La sentencia que acoge el divorcio debe quedar firme y luego subinscribirse al margen de la inscripción matrimonial en el Registro Civil. Solo entonces el cambio de estado civil produce plenamente sus efectos frente a terceros. La duración concreta depende de la carga del tribunal, de la corrección de los antecedentes y de que no aparezcan discrepancias.
Documentos que conviene reunir
Habitualmente se revisan el certificado de matrimonio, los certificados de nacimiento de los hijos, los instrumentos que acreditan el cese de convivencia y los antecedentes de acuerdos o causas familiares anteriores. También pueden ser necesarios documentos sobre ingresos, gastos, bienes, deudas y la organización cotidiana de los hijos.
La lista final varía según el caso. Reunir documentos no reemplaza el análisis: es necesario verificar que las fechas sean coherentes, que el convenio cubra todas las materias aplicables y que sus obligaciones puedan cumplirse y exigirse.
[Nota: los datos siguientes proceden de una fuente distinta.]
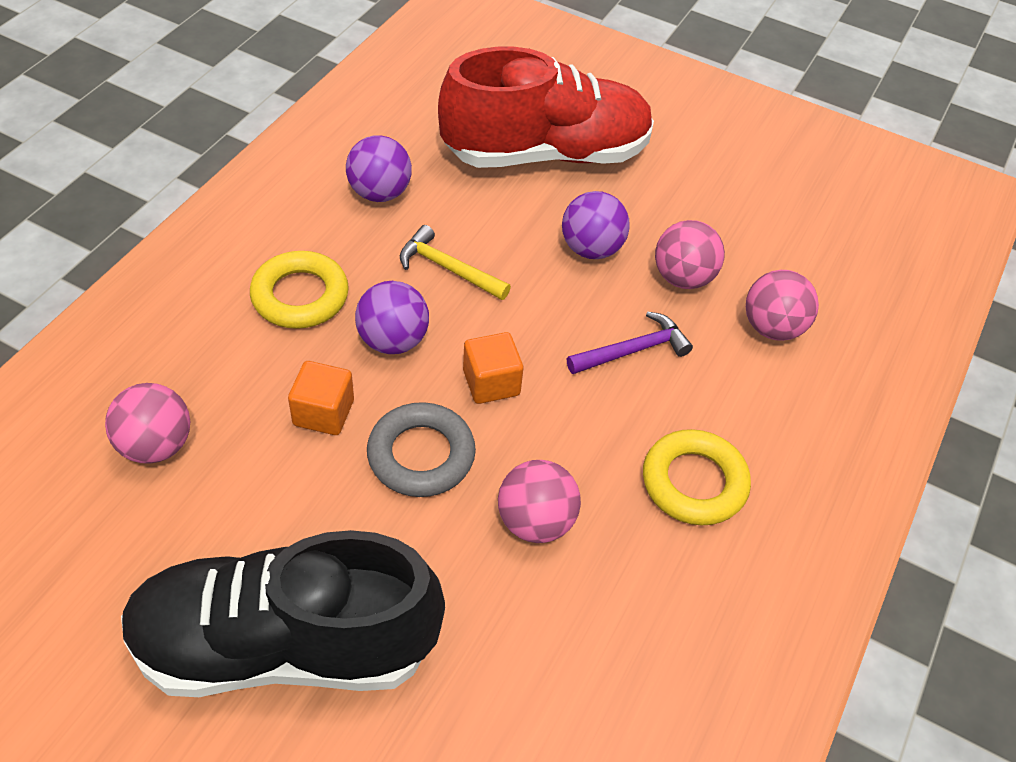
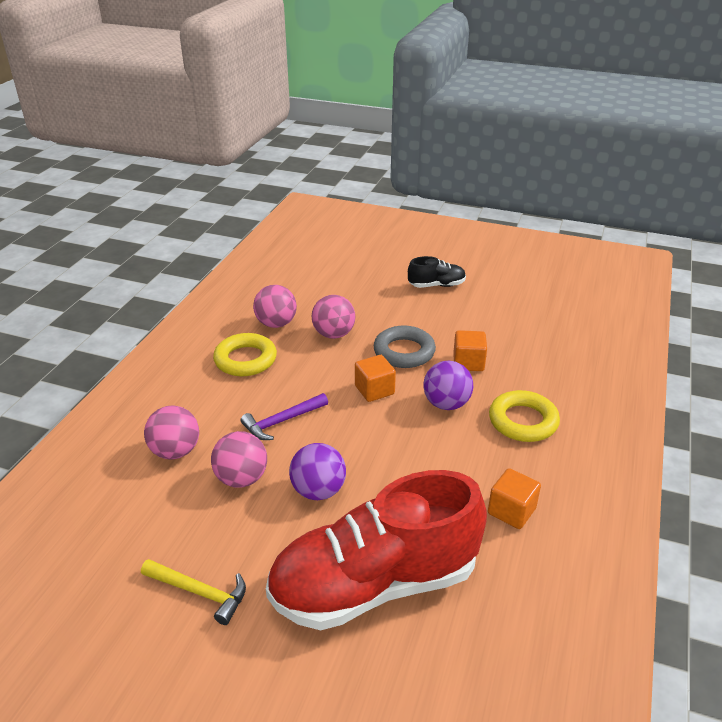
camera: 175 degrees right, 15 degrees down
pink ball [105,383,190,464] -> pink ball moved to [253,285,297,328]
black shoe [121,530,445,697] -> black shoe [408,256,466,288], size x0.43
purple ball [346,135,412,202] -> orange cube [488,468,541,529]
yellow hammer [400,225,511,300] -> yellow hammer moved to [141,559,246,625]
¿Qué ocurre si no hay acuerdo total?
Si ambos quieren divorciarse, pero discrepan sobre alimentos, hijos, bienes o compensación económica, todavía no existe el acuerdo completo que exige esta vía. Puede ser útil negociar o utilizar la mediación cuando corresponda. Si el consenso no se alcanza y se cumplen sus requisitos, deberá evaluarse una acción diferente, como el divorcio unilateral.
La elección no debe basarse solo en cuál trámite parece más rápido. Un acuerdo claro, lícito y sostenible puede reducir conflictos futuros; uno incompleto puede trasladarlos a nuevas causas. Una revisión jurídica previa permite identificar vacíos, ordenar la prueba del cese y presentar una solicitud coherente.
Escrito por Abogado Gustavo Rivera V.